╭─ Provided data

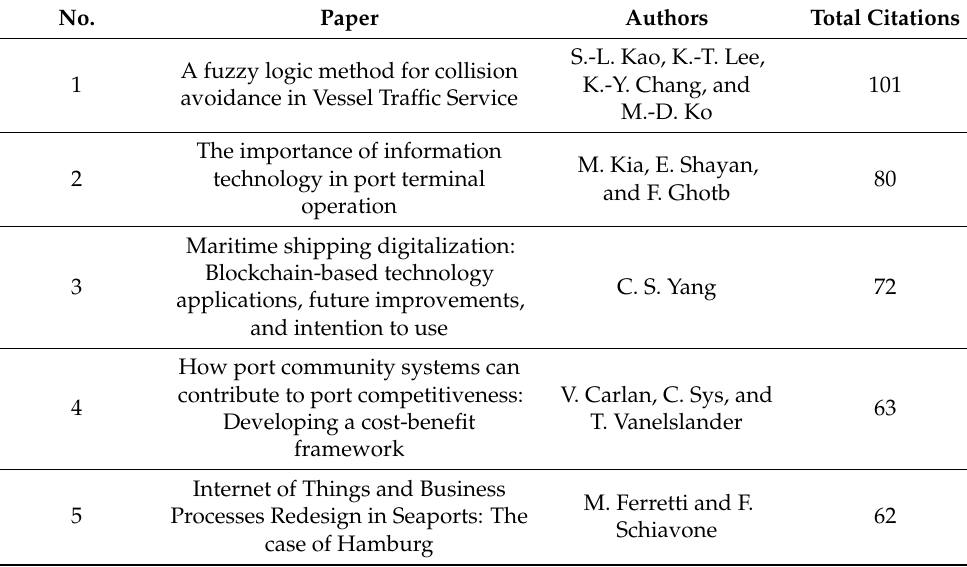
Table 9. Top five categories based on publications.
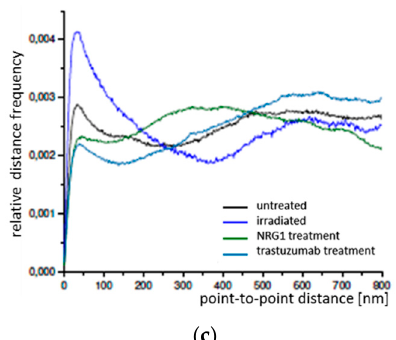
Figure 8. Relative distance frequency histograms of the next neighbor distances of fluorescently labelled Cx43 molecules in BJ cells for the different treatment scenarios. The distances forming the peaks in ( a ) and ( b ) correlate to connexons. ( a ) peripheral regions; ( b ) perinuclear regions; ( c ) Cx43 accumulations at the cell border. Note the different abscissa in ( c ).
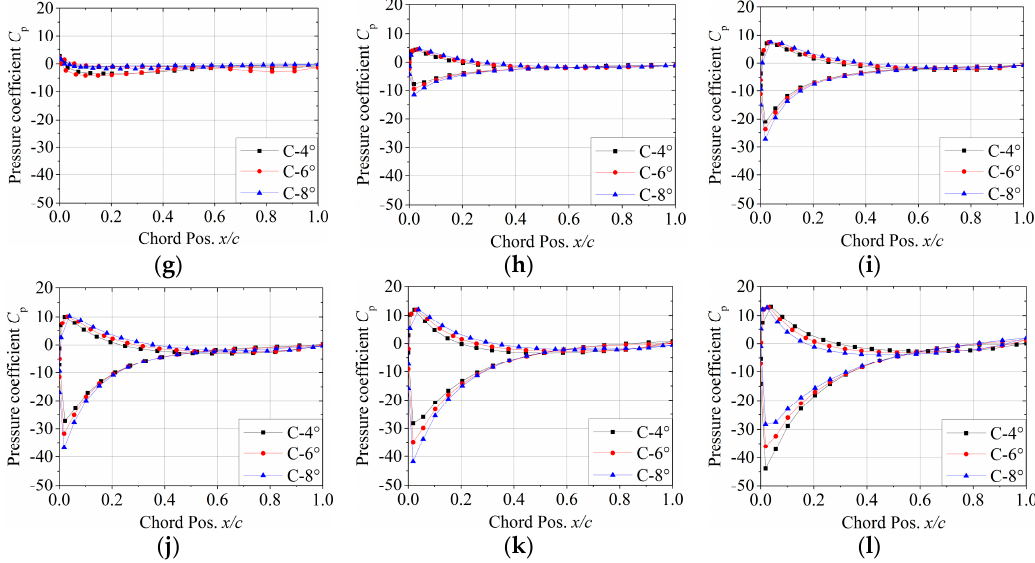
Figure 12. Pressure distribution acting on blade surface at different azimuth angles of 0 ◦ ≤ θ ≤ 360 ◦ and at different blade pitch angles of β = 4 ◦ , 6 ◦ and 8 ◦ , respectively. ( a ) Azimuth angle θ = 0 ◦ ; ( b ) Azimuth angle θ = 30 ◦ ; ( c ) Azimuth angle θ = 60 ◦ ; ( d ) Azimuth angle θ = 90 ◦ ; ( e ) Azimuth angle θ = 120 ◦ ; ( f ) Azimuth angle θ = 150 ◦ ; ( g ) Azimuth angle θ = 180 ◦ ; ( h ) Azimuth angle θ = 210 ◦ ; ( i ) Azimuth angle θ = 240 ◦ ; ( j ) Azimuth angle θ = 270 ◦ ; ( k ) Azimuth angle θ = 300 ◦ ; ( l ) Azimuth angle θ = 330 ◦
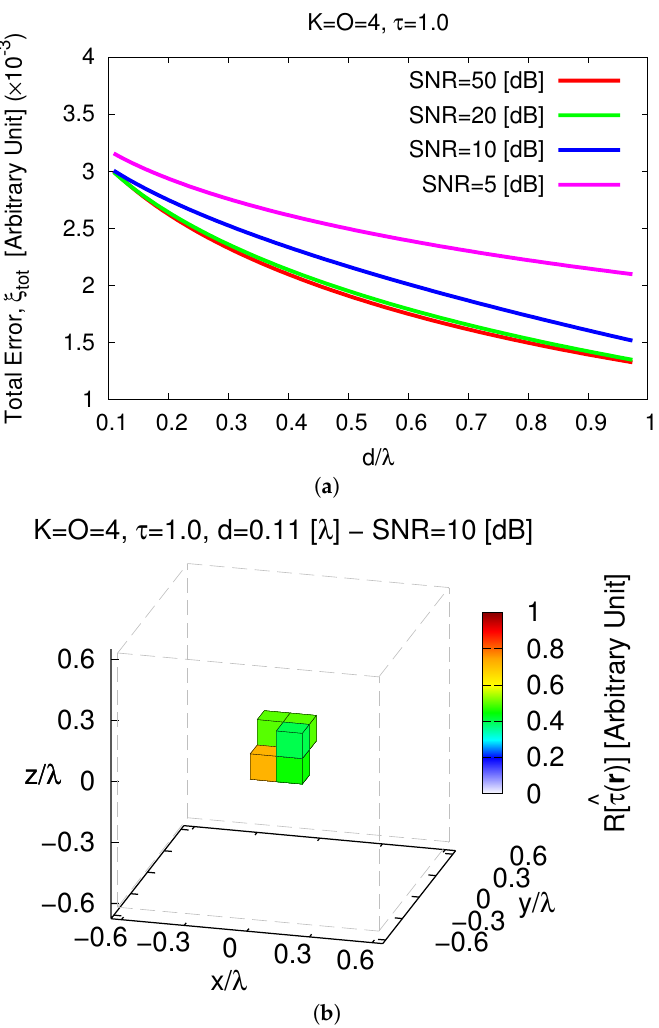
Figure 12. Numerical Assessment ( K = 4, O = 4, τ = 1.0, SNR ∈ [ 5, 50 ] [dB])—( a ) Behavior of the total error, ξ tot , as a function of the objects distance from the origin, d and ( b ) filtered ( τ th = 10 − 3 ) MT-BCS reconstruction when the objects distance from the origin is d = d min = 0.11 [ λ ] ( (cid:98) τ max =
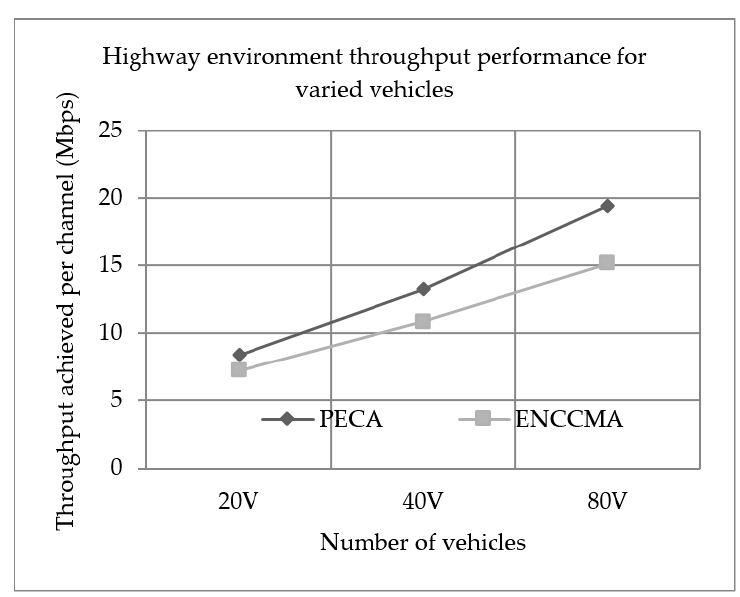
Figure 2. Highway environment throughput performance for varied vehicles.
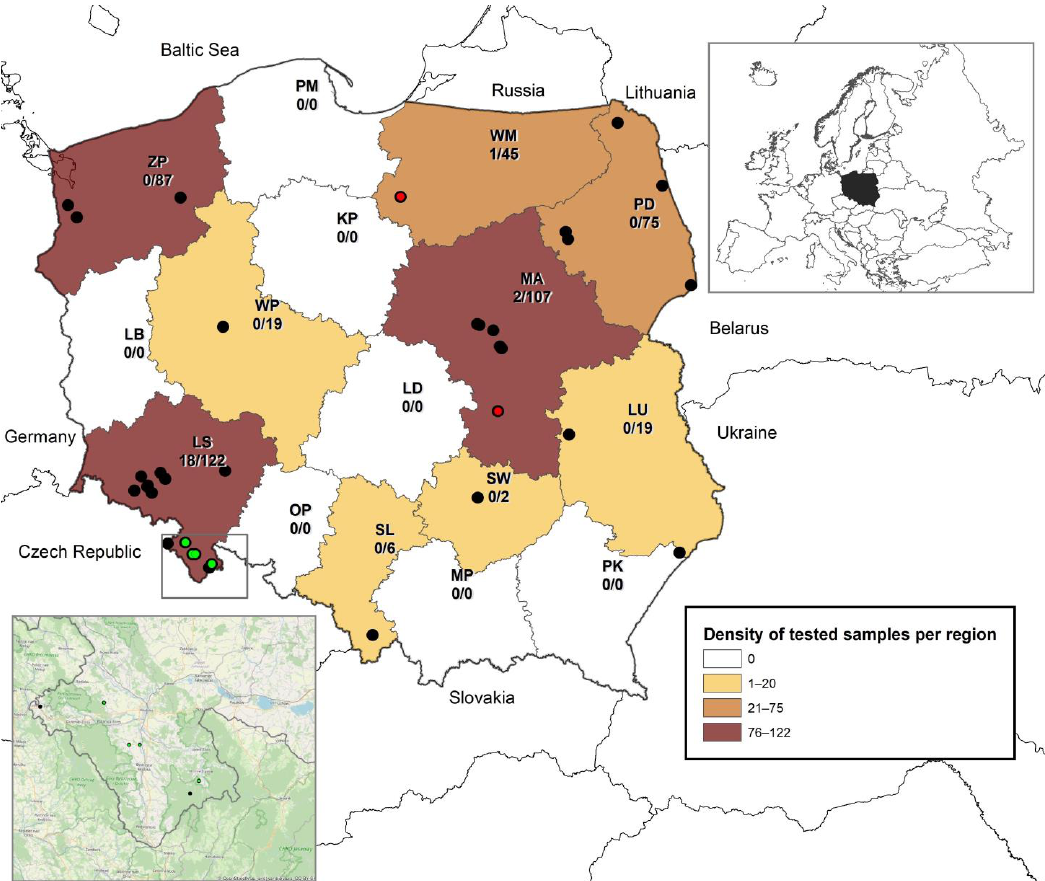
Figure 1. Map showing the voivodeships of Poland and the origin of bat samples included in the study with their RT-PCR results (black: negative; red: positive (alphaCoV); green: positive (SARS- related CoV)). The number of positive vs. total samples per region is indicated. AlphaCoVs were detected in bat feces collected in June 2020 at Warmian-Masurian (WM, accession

╰─

= Task brief =
The answer is a faithful copy of the records above, with the pictures removed.

= Exercise response =
Table 9. Top five categories based on publications.
Figure 8. Relative distance frequency histograms of the next neighbor distances of fluorescently labelled Cx43 molecules in BJ cells for the different treatment scenarios. The distances forming the peaks in ( a ) and ( b ) correlate to connexons. ( a ) peripheral regions; ( b ) perinuclear regions; ( c ) Cx43 accumulations at the cell border. Note the different abscissa in ( c ).
Figure 12. Pressure distribution acting on blade surface at different azimuth angles of 0 ◦ ≤ θ ≤ 360 ◦ and at different blade pitch angles of β = 4 ◦ , 6 ◦ and 8 ◦ , respectively. ( a ) Azimuth angle θ = 0 ◦ ; ( b ) Azimuth angle θ = 30 ◦ ; ( c ) Azimuth angle θ = 60 ◦ ; ( d ) Azimuth angle θ = 90 ◦ ; ( e ) Azimuth angle θ = 120 ◦ ; ( f ) Azimuth angle θ = 150 ◦ ; ( g ) Azimuth angle θ = 180 ◦ ; ( h ) Azimuth angle θ = 210 ◦ ; ( i ) Azimuth angle θ = 240 ◦ ; ( j ) Azimuth angle θ = 270 ◦ ; ( k ) Azimuth angle θ = 300 ◦ ; ( l ) Azimuth angle θ = 330 ◦
Figure 12. Numerical Assessment ( K = 4, O = 4, τ = 1.0, SNR ∈ [ 5, 50 ] [dB])—( a ) Behavior of the total error, ξ tot , as a function of the objects distance from the origin, d and ( b ) filtered ( τ th = 10 − 3 ) MT-BCS reconstruction when the objects distance from the origin is d = d min = 0.11 [ λ ] ( (cid:98) τ max =
Figure 2. Highway environment throughput performance for varied vehicles.
Figure 1. Map showing the voivodeships of Poland and the origin of bat samples included in the study with their RT-PCR results (black: negative; red: positive (alphaCoV); green: positive (SARS- related CoV)). The number of positive vs. total samples per region is indicated. AlphaCoVs were detected in bat feces collected in June 2020 at Warmian-Masurian (WM, accession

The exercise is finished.